◆ **Description of the task**:
Rewrite the lines below, replacing "drzwiami" with "oknem" everywhere and keeping everything else the same. Omit the pictures from your answer.

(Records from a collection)
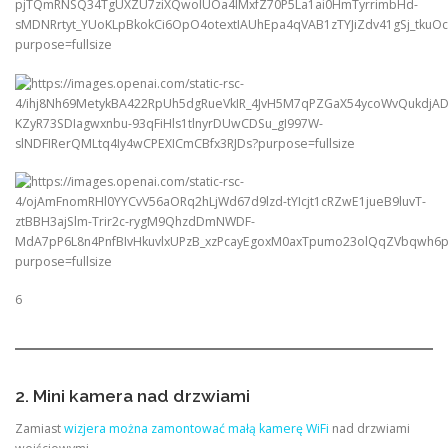
6
2. Mini kamera nad drzwiami
Zamiast
wizjera można zamontować małą kamerę WiFi
nad drzwiami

◆ **Solution for this task**:
6
2. Mini kamera nad oknem
Zamiast
wizjera można zamontować małą kamerę WiFi
nad oknem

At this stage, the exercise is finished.